SUMBA BARAT DAYA, NTT – MabesNews.com – Sejumlah masyarakat Desa Hameli Ate, Kecamatan Kodi Utara Kabupaten Sumba Barat Daya, mendesak Kejaksaan Negeri Waikabubak untuk melakukan pemeriksaan terhadap pengelolaan Dana Desa Tahun Anggaran 2023. Desakan tersebut disampaikan warga saat ditemui MabesNews.com di Desa Hameli Ate, Selasa (7/7/2026).
Salah seorang warga menyatakan bahwa masyarakat menginginkan adanya kejelasan mengenai realisasi penggunaan Dana Desa yang telah disalurkan pemerintah.
“Kami berharap Kejaksaan Negeri Waikabubak turun langsung ke lapangan untuk memeriksa penggunaan Dana Desa di Desa Hameli Ate agar semuanya menjadi jelas dan transparan,” ujar salah seorang warga.
Berdasarkan data penyaluran Dana Desa Tahun Anggaran 2023 yang dihimpun, Desa Hameli Ate menerima pagu Dana Desa sebesar Rp1.708.517.000, dengan realisasi penyaluran mencapai 100 persen atau sebesar Rp1.708.517.000.
Penyaluran Dana Desa dilakukan dalam tiga tahap, yaitu:
* Tahap I sebesar Rp746.555.100* (43,70 persen);
* Tahap II sebesar Rp512.555.100 (30,00 persen);
* Tahap III sebesar Rp449.406.800
(26,30 persen).
Dana tersebut dialokasikan untuk berbagai program, di antaranya:
* Penyertaan modal sebesar Rp60.700.000;
* Pembangunan jalan usaha tani sebesar Rp275.000.000;
* Pembangunan jalan desa sebesar Rp194.000.000;
* Pembangunan sarana dan prasarana energi alternatif desa sebesar **Rp140.000.000;
* Pembangunan sarana perpustakaan atau taman bacaan desa sebesar **Rp140.000.000;
* Peningkatan produksi tanaman pangan sebesar **Rp305.610.000;
* Penguatan ketahanan pangan desa sebesar **Rp77.289.620;
* Operasional pemerintah desa yang bersumber dari Dana Desa sebesar **Rp51.255.502;
* Serta berbagai program lainnya di bidang pendidikan, kesehatan, perikanan, UMKM, lingkungan hidup, dan bantuan keadaan mendesak.
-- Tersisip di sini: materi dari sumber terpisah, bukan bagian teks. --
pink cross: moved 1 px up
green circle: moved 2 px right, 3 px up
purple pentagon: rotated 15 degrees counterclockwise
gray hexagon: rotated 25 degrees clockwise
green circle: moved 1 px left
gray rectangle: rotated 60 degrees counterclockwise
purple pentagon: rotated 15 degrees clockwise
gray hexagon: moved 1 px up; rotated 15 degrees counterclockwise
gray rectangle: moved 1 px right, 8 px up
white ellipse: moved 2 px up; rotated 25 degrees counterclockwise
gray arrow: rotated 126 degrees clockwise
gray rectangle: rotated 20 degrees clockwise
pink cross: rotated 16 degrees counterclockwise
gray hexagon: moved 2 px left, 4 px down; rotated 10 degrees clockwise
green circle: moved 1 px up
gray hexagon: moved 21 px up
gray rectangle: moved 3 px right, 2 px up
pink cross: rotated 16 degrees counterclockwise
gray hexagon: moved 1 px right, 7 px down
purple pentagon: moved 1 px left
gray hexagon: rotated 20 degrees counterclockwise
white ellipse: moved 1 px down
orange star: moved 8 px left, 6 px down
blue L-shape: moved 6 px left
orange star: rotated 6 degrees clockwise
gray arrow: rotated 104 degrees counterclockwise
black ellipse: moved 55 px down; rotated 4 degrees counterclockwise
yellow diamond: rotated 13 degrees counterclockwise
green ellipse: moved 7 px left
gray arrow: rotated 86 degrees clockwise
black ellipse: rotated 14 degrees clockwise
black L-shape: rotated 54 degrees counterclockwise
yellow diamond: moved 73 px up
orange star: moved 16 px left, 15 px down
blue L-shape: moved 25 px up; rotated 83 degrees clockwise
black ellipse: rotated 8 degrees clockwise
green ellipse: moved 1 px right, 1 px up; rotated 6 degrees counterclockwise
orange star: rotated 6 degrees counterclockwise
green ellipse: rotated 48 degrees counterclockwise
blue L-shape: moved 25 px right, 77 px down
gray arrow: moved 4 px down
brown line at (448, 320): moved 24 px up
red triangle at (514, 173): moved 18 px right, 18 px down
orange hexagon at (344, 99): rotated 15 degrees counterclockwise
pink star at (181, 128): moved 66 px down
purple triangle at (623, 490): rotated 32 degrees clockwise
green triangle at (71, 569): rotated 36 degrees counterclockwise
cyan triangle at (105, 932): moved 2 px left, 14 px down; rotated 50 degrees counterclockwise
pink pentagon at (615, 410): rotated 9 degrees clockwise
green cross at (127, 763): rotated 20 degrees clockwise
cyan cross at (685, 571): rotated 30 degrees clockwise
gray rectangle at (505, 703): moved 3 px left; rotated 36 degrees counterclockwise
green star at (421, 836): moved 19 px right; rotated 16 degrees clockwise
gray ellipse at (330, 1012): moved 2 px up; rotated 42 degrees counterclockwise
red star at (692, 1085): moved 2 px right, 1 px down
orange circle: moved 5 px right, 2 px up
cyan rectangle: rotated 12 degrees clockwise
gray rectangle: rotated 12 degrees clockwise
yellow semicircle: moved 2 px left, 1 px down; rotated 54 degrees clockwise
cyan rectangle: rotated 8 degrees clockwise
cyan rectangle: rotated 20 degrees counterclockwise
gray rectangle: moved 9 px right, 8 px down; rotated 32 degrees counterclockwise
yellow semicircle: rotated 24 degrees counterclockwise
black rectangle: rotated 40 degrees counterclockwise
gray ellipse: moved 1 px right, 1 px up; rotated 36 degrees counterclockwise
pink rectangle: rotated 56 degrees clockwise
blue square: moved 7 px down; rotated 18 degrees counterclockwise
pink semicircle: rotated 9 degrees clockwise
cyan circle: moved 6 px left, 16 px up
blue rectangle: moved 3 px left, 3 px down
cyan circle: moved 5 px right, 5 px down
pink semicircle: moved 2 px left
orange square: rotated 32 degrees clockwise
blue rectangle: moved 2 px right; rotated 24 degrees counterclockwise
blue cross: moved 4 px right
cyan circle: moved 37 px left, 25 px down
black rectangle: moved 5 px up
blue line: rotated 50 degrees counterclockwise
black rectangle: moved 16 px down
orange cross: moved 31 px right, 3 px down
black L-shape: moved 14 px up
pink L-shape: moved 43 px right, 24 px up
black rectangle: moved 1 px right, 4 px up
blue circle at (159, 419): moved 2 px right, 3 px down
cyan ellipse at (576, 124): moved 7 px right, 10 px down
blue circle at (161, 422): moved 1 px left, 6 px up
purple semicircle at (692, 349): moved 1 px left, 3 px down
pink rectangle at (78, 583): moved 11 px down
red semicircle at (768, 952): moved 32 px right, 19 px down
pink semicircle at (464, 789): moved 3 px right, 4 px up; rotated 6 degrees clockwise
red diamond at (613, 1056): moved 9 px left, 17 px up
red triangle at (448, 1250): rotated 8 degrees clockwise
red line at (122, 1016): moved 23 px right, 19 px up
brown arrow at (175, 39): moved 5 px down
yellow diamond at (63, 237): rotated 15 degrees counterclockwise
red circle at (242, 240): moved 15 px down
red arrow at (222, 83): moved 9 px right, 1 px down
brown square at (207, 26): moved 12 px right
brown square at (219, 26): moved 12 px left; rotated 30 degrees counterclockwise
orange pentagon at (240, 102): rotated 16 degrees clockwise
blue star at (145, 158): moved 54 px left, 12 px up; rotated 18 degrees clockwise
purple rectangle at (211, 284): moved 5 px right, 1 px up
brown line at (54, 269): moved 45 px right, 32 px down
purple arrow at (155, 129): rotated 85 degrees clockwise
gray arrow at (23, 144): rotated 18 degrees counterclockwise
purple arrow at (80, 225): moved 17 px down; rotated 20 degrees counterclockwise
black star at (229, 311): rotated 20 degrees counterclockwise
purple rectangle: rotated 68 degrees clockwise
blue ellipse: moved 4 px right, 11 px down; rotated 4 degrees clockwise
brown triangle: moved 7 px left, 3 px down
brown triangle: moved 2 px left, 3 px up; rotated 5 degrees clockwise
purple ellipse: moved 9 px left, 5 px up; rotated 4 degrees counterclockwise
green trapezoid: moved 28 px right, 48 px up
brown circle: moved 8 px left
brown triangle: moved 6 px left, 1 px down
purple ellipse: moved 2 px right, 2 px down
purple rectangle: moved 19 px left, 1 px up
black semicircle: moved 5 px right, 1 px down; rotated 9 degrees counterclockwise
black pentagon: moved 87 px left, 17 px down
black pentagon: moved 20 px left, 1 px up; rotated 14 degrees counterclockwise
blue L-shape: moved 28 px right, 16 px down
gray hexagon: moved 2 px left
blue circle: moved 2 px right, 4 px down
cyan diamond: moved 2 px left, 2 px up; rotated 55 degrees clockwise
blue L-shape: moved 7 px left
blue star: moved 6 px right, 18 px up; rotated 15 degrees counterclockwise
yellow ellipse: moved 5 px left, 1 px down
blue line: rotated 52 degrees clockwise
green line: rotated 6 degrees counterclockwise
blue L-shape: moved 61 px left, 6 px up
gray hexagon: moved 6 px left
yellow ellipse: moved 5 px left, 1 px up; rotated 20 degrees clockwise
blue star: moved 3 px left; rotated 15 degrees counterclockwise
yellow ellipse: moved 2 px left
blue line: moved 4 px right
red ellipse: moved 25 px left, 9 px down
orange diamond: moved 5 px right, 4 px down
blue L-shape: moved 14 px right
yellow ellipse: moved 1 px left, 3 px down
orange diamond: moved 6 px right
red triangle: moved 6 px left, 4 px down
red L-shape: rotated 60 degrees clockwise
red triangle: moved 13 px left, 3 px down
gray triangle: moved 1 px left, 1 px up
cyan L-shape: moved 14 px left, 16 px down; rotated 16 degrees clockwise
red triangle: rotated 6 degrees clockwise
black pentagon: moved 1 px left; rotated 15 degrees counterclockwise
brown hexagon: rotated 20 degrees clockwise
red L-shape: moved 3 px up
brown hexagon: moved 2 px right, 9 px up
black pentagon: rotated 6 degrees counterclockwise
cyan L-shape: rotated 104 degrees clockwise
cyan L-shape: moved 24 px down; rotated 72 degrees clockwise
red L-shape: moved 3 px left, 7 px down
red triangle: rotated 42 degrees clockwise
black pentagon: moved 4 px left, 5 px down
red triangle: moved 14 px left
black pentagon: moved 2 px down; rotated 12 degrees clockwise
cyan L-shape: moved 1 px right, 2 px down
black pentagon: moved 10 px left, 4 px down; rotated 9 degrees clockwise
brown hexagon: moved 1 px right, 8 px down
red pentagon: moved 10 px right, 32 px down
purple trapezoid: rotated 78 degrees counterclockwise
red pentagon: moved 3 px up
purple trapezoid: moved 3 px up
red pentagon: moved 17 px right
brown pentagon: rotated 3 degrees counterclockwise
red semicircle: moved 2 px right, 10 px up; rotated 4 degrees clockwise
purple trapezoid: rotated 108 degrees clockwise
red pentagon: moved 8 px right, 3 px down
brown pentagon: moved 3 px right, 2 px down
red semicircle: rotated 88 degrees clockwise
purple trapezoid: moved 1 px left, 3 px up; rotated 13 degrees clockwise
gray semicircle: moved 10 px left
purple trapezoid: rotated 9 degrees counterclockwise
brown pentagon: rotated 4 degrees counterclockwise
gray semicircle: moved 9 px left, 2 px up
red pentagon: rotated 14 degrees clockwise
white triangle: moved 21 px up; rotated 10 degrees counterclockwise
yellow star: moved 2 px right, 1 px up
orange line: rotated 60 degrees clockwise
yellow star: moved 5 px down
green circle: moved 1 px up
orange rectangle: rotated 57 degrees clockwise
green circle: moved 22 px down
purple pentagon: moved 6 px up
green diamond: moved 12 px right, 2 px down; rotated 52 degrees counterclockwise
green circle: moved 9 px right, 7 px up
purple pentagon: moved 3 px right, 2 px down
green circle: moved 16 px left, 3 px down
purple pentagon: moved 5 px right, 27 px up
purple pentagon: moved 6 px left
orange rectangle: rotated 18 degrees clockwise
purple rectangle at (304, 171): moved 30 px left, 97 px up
Masyarakat berharap aparat penegak hukum dapat melakukan klarifikasi dan pemeriksaan terhadap pelaksanaan seluruh program tersebut guna memastikan bahwa penggunaan Dana Desa telah sesuai dengan peraturan perundang-undangan dan benar-benar memberikan manfaat bagi masyarakat.
Hingga berita ini diterbitkan, Kepala Desa Hameli Ate, Oktavianus Bengo Daha, S.H., belum memberikan keterangan atau tanggapan resmi terkait aspirasi masyarakat tersebut. Demikian pula pihak Kejaksaan Negeri Waikabubak belum memberikan pernyataan resmi mengenai adanya laporan ataupun tindak lanjut atas persoalan tersebut.